Information Commission
- In office 24 August 2023 – 05 September 2024

Personal details
- Occupation: Bangladeshi judge

= Shahidul Alam Jhinuk =

Bangladeshi judge

Shahidul Alam Jhinuk is a retired judge and Commissioner of the Information Commission. He is the former Inspector General of Registration of Bangladesh. He is the former registrar of International Crimes Tribunal.

==Career==
Jhinuk joined the judicial branch of the Bangladesh Civil Service through the 10th Bangladesh Civil Service exam in 1991.

Jhinuk was the senior assistant judge in Comilla District, Dhaka District, and Feni District.

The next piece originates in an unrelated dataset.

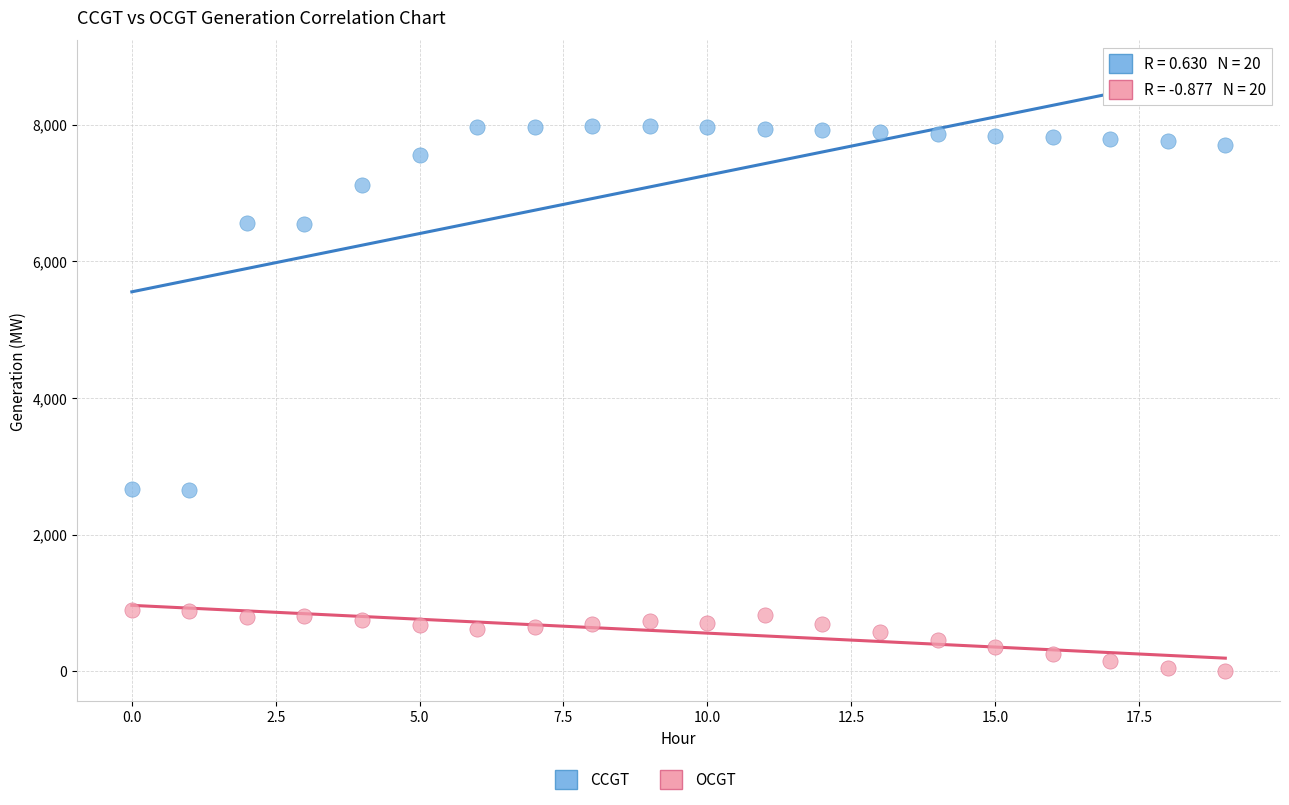

Which series has the widest spread of Y values?

CCGT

In 2003, Jhinuk was promoted to joint district judge. In 2007, he was promoted to additional district and sessions judge.

Jhinuk was the deputy secretary of the Law and Justice Division. In 2015, he was promoted to District Judge. He was appointed the registrar of International Crimes Tribunal in June 2015 replacing Mustafizur Rahman. He was serving as the Dhaka Special Court-3 Judge. He signed the death warrant for Mir Quasem Ali. He signed the death warrant for Motiur Rahman Nizami and Salauddin Quader Chowdhury.

Jhinuk was appointed District Judge of Sunamganj District in July 2017. Md Selim Miah replaced him as the registrar of International Crimes Tribunal.

In October 2018, Jhinuk, Manikganj District and Sessions Judge, sentenced four to death and one to life imprisonment for the murder of a Khan Bahadur Awlad Hossain College student after he was kidnapped for ransom.

In January 2020, Jhinuk was appointed the Inspector General of Registration in charge of the Directorate of Registration. In July 2020, the Directorate of Registration under him collected 6.9 billion BDT.

In August 2023, Jhinuk was appointed Commissioner of the Information Commission along with Masuda Bhatti under Chief Information Commissioner Dr. Abdul Malek. He visited the shrine of Sheikh Mujibur Rahman in Tungipara after his appointment.